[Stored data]
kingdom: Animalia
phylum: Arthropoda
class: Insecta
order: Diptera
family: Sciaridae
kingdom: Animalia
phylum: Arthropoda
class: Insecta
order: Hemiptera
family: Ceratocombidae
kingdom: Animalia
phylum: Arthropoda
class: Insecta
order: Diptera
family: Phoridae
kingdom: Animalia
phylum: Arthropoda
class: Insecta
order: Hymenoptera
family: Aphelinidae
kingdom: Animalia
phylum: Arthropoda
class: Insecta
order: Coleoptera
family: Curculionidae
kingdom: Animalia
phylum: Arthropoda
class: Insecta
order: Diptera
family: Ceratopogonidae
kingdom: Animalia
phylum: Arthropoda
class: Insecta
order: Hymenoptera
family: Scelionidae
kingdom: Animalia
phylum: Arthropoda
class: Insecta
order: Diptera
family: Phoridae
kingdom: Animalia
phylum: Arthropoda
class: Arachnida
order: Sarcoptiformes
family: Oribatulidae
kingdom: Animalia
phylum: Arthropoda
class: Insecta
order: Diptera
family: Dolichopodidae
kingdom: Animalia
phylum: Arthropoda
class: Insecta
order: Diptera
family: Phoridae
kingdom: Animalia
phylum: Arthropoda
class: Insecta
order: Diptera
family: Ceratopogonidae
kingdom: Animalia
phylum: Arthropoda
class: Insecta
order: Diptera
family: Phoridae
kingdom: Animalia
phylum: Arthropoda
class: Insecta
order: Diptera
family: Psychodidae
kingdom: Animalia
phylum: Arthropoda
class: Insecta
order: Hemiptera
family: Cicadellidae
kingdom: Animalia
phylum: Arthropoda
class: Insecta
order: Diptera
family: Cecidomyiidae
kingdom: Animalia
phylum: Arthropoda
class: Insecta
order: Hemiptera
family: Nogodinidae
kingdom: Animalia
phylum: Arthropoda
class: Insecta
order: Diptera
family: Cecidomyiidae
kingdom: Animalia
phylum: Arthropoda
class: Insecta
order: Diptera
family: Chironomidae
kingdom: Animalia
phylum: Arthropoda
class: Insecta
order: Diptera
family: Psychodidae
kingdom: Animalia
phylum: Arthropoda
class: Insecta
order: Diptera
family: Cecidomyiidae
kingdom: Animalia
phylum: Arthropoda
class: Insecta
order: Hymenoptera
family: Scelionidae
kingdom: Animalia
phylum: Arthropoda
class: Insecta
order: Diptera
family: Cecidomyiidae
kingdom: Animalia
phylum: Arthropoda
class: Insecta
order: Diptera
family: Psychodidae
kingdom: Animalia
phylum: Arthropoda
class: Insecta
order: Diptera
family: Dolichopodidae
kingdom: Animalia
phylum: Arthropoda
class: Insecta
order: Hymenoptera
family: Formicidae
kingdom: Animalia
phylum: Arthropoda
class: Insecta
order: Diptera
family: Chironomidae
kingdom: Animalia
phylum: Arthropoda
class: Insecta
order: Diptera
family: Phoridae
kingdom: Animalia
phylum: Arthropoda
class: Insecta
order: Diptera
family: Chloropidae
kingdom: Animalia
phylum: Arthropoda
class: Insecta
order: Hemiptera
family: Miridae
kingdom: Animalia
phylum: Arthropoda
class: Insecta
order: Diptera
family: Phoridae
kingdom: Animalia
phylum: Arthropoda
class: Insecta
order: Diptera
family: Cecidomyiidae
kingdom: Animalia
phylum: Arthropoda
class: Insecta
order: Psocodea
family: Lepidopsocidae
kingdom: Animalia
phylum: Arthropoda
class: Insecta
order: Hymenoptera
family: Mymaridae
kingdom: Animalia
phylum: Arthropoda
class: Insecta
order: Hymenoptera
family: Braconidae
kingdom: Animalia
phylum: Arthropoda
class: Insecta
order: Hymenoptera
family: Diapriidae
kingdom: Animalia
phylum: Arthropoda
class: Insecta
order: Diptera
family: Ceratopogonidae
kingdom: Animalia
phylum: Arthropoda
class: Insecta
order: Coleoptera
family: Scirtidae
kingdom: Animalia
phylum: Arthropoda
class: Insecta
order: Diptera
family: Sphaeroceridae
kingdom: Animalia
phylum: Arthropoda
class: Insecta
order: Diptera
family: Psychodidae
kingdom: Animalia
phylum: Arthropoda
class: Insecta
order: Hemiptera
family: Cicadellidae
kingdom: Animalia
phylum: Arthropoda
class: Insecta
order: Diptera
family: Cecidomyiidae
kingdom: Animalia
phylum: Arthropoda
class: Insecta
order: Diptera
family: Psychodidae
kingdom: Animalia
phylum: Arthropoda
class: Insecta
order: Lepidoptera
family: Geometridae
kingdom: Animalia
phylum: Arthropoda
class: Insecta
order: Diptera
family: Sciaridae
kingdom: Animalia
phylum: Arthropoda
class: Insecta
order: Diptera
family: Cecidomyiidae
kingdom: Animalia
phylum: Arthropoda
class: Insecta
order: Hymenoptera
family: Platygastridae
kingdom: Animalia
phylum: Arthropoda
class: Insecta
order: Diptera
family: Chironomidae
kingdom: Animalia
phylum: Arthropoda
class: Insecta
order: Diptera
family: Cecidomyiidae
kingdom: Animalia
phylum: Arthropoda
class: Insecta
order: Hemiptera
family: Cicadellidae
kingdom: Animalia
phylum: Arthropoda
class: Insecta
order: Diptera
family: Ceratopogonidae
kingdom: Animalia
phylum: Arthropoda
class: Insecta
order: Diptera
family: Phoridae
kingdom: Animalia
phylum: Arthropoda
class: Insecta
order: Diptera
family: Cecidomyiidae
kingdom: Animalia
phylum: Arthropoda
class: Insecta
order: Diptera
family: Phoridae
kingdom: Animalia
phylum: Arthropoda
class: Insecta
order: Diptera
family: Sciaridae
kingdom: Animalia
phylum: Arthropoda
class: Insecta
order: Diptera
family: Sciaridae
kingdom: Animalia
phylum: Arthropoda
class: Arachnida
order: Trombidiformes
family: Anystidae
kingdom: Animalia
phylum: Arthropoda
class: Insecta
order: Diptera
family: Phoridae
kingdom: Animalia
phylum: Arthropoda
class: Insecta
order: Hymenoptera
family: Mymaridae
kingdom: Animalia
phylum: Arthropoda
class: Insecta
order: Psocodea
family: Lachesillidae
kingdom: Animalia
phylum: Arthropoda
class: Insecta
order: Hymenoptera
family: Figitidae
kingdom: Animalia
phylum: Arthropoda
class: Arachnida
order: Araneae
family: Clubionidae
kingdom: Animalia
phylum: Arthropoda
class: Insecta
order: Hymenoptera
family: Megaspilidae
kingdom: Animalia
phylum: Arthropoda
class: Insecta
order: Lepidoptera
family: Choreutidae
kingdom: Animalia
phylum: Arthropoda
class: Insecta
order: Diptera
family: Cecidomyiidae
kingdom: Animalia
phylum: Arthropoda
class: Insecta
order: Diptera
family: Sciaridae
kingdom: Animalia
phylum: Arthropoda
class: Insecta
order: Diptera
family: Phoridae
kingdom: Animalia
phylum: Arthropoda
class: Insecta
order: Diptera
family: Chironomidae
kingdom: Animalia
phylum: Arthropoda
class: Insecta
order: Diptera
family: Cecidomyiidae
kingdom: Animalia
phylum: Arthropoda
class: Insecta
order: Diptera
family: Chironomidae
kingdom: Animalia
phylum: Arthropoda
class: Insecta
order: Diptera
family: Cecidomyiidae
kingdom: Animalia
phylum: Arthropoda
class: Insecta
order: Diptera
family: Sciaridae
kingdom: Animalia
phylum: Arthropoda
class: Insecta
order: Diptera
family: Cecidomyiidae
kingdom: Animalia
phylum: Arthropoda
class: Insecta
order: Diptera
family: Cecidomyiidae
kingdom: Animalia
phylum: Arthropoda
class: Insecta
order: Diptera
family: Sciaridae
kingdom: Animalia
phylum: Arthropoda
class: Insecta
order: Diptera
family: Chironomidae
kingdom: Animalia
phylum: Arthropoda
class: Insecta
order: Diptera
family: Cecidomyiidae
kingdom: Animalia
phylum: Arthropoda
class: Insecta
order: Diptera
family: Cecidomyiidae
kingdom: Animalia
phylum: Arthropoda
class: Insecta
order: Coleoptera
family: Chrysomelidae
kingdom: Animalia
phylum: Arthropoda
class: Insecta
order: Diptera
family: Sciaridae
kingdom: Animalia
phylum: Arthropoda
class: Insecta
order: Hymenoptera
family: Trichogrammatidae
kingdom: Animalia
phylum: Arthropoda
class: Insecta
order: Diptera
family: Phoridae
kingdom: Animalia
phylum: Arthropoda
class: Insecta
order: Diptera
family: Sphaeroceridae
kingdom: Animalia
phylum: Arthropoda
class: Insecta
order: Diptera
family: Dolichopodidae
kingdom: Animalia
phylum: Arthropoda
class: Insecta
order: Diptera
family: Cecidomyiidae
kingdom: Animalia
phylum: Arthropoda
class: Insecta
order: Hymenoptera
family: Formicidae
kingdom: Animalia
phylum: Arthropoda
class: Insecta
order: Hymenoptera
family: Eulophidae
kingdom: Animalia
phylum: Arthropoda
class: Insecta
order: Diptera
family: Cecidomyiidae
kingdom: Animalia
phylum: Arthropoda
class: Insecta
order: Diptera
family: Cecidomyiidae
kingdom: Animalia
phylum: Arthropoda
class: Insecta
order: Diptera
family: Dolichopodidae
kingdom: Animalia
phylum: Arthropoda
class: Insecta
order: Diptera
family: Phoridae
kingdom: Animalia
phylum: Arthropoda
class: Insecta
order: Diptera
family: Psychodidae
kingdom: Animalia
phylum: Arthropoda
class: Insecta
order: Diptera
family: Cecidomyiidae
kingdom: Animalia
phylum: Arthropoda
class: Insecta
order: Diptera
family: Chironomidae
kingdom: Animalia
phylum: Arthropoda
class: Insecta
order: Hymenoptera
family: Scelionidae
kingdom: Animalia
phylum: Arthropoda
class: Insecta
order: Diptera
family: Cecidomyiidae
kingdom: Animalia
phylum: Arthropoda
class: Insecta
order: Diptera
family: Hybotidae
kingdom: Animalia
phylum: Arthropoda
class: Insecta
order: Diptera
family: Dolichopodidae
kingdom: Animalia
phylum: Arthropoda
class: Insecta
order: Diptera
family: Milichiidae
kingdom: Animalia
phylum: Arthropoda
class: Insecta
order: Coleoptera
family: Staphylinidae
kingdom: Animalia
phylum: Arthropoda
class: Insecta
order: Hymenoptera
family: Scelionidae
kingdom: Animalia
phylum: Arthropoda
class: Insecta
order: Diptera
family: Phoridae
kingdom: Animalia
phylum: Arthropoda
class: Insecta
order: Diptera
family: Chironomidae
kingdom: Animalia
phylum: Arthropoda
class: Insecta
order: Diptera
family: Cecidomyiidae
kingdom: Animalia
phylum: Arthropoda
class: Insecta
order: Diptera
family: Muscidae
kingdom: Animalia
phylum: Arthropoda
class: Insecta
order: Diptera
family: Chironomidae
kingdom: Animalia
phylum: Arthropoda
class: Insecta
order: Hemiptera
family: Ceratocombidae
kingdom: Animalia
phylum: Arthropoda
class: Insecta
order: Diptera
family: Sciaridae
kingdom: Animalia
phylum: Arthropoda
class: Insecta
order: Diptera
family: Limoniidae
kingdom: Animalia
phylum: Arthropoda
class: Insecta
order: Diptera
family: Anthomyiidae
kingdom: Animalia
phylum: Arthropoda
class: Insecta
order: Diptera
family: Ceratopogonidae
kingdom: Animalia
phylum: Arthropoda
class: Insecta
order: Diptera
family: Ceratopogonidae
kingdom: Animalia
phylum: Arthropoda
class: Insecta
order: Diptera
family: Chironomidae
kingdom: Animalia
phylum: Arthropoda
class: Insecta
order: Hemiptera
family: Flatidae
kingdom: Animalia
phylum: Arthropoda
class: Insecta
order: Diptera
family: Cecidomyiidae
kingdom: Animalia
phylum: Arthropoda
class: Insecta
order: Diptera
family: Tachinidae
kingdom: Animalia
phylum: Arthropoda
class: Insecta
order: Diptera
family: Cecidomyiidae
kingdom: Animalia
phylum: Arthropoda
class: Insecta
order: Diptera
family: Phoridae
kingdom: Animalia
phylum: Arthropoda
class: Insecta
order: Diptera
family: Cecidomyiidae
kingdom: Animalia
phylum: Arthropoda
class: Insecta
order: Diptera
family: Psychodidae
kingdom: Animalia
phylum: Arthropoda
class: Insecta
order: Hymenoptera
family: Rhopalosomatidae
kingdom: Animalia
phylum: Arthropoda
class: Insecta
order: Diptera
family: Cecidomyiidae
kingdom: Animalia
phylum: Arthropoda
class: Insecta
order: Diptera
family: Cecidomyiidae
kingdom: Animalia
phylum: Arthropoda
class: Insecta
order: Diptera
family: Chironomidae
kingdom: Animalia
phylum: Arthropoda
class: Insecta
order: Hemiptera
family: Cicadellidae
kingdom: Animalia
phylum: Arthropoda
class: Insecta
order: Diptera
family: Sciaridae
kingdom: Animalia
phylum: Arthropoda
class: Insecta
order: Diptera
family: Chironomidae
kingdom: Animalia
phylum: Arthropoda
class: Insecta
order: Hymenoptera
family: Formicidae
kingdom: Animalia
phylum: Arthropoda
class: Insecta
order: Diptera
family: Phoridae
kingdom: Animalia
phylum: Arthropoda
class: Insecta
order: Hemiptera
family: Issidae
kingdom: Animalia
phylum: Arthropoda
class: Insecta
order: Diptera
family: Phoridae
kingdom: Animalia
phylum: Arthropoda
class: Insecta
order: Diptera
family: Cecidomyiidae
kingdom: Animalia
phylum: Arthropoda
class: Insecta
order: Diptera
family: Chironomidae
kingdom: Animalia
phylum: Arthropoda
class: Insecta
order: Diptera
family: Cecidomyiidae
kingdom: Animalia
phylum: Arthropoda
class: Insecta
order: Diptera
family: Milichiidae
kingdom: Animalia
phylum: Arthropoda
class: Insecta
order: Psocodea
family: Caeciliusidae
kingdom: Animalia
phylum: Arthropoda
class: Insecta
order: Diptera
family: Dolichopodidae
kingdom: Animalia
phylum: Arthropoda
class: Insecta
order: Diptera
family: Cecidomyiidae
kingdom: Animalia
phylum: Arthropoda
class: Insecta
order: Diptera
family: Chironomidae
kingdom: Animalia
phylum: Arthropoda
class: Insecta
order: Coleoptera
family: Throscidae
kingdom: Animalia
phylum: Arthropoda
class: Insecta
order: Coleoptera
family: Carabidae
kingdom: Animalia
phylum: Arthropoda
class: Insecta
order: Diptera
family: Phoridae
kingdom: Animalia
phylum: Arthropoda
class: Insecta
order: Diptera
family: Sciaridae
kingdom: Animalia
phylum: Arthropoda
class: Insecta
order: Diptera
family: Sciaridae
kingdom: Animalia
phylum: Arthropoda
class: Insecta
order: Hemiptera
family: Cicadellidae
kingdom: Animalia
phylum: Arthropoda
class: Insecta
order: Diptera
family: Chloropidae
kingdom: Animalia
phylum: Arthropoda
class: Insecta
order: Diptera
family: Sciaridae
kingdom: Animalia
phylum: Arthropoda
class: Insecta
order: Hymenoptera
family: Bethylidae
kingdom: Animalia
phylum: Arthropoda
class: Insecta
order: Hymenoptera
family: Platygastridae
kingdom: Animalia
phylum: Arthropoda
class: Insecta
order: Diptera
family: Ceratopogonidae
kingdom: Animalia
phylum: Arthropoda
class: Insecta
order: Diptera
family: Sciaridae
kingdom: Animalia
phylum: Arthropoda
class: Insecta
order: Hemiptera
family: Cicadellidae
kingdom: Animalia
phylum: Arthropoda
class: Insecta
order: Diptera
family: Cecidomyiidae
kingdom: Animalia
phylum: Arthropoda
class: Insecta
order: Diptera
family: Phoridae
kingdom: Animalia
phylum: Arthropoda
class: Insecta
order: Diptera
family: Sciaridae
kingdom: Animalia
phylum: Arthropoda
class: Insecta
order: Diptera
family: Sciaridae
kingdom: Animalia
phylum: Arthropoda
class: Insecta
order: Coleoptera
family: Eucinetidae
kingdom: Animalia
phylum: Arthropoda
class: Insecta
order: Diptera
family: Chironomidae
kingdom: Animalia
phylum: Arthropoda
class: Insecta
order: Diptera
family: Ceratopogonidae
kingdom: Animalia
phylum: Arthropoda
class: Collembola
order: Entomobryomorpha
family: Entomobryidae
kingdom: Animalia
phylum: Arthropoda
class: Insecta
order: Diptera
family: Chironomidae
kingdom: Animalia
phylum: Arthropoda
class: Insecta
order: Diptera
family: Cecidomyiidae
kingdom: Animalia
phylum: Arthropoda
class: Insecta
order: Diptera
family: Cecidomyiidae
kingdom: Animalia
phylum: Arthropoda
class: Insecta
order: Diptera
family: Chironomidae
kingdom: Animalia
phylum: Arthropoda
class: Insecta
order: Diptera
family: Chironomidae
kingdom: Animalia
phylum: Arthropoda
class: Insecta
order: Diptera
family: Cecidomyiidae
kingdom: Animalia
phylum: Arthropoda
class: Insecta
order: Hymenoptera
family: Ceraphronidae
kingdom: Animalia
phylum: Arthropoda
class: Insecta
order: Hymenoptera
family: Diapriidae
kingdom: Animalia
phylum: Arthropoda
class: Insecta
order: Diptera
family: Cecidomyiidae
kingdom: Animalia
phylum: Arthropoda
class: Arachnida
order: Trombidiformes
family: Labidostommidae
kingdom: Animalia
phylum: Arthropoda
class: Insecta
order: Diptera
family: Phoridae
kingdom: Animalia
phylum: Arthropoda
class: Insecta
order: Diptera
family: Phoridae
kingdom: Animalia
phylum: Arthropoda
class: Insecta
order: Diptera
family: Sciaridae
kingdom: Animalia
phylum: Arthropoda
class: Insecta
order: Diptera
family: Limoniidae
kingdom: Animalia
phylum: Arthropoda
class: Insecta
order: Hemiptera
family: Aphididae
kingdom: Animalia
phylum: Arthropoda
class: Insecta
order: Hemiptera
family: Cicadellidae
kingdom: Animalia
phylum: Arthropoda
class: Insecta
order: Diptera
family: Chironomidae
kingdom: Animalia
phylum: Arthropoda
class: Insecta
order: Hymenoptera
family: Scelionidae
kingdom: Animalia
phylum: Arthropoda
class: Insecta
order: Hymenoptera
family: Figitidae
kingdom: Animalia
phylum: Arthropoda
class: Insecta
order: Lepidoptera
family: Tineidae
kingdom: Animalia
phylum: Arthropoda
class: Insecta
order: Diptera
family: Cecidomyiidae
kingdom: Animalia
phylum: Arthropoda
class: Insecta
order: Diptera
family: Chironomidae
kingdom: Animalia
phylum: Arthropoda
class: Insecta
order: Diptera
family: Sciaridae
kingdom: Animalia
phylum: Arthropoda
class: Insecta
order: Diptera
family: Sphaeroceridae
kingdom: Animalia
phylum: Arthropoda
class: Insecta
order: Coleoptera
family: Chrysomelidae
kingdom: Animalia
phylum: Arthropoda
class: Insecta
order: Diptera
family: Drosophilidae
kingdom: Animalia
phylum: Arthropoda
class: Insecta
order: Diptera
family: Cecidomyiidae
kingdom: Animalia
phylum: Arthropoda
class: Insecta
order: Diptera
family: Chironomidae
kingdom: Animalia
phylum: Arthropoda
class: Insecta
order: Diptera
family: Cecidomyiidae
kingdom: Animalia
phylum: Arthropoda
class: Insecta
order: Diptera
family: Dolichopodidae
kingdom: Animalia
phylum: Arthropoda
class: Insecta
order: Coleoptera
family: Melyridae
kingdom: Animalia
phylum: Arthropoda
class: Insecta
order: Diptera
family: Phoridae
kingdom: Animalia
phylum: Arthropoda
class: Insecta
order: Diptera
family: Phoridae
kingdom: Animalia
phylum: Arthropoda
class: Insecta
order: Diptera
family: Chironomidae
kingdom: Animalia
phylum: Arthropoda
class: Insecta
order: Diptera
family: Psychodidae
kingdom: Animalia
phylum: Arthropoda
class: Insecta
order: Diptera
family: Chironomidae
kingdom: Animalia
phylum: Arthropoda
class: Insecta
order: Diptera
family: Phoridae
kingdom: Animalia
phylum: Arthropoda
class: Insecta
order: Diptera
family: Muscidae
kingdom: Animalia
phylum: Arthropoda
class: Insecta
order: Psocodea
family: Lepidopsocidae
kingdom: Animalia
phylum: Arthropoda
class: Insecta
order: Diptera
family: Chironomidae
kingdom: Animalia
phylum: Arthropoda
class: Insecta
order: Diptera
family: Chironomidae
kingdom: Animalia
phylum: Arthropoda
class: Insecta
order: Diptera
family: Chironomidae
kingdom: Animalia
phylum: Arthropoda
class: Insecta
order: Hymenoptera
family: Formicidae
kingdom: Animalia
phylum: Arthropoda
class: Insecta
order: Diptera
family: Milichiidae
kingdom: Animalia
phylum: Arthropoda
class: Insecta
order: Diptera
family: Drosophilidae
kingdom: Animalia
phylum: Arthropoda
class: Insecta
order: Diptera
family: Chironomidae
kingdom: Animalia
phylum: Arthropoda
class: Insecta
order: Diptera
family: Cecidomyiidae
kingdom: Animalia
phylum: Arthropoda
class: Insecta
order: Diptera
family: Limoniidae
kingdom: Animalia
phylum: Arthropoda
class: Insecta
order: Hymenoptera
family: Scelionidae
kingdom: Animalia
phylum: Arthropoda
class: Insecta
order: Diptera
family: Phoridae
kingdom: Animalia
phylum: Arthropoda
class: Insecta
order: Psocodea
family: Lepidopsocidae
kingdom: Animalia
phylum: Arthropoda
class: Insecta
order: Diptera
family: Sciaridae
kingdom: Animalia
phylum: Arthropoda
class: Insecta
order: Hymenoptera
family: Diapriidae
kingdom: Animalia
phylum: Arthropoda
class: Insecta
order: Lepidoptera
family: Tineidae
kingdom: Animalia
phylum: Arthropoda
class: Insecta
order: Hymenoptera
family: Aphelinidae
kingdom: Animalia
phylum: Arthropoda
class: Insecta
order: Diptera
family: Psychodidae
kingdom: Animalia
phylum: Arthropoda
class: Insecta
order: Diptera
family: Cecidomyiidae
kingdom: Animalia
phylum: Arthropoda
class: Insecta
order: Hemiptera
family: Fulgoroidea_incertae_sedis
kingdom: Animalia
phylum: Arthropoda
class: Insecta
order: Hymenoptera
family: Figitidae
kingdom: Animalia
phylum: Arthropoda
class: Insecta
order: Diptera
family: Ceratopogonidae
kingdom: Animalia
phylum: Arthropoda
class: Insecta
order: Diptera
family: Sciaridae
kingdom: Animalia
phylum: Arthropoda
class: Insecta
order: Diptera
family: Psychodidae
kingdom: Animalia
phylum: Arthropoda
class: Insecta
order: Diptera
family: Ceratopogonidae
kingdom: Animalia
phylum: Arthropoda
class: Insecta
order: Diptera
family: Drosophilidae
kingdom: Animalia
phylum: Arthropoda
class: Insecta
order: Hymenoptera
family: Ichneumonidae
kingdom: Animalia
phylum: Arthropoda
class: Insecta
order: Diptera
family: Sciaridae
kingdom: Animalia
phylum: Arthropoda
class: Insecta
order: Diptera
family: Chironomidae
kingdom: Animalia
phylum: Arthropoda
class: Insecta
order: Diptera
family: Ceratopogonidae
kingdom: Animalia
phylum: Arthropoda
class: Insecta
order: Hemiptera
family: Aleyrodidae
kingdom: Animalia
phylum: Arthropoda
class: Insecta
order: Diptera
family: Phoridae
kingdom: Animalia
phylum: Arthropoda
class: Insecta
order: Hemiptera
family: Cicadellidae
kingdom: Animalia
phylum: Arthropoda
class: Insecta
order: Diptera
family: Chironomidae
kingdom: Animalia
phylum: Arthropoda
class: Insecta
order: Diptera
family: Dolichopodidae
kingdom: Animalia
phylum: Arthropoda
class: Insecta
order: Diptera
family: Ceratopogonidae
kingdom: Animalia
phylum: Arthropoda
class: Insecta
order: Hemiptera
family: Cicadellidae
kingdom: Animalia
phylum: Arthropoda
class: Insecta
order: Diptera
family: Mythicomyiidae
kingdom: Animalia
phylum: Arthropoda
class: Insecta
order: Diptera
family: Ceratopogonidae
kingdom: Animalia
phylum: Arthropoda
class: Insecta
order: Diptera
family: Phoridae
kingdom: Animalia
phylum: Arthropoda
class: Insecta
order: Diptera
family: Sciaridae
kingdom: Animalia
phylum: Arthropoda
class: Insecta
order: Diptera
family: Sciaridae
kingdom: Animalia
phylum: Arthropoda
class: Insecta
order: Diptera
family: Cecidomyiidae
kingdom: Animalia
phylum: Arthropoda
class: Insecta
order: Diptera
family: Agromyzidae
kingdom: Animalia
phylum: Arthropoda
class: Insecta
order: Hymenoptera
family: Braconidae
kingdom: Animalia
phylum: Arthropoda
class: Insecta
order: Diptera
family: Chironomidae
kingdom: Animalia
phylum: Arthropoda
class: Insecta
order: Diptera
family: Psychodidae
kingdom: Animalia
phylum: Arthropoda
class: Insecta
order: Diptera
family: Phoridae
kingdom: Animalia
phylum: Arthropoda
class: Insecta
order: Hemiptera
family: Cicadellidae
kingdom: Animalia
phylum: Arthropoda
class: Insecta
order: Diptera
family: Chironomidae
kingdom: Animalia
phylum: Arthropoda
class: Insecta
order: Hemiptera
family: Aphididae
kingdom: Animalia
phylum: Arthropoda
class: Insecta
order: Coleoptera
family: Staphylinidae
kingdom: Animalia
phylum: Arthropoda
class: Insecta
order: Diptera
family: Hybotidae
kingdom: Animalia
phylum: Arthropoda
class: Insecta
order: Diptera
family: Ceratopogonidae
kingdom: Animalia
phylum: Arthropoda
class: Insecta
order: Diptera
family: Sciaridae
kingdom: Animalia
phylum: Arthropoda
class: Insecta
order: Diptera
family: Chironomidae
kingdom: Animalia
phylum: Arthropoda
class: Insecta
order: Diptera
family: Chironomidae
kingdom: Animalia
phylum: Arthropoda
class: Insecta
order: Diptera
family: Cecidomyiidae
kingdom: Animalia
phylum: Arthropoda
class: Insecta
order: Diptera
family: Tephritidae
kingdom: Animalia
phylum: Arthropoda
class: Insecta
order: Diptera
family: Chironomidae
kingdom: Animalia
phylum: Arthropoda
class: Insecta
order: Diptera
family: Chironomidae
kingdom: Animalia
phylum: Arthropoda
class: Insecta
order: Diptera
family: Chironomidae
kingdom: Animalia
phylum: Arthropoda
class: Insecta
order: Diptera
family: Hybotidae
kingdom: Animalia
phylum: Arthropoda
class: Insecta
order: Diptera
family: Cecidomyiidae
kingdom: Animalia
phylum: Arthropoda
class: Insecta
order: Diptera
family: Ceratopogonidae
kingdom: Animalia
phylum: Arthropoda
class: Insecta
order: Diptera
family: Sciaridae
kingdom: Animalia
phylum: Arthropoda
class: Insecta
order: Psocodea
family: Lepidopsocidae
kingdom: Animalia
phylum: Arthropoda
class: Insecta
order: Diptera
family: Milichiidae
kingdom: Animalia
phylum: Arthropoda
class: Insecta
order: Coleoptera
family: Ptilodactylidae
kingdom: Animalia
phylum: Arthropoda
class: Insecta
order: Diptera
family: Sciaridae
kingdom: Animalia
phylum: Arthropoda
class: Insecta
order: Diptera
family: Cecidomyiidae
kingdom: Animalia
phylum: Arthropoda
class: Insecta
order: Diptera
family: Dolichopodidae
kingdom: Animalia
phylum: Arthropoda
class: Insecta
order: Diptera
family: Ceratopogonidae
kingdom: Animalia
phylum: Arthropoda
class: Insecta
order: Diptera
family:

▶ [Exercise goal]: Copy the stored data from its first line through the line that contains "family: Curculionidae", with both of those lines included.

▶ [Full output]:
kingdom: Animalia
phylum: Arthropoda
class: Insecta
order: Diptera
family: Sciaridae
kingdom: Animalia
phylum: Arthropoda
class: Insecta
order: Hemiptera
family: Ceratocombidae
kingdom: Animalia
phylum: Arthropoda
class: Insecta
order: Diptera
family: Phoridae
kingdom: Animalia
phylum: Arthropoda
class: Insecta
order: Hymenoptera
family: Aphelinidae
kingdom: Animalia
phylum: Arthropoda
class: Insecta
order: Coleoptera
family: Curculionidae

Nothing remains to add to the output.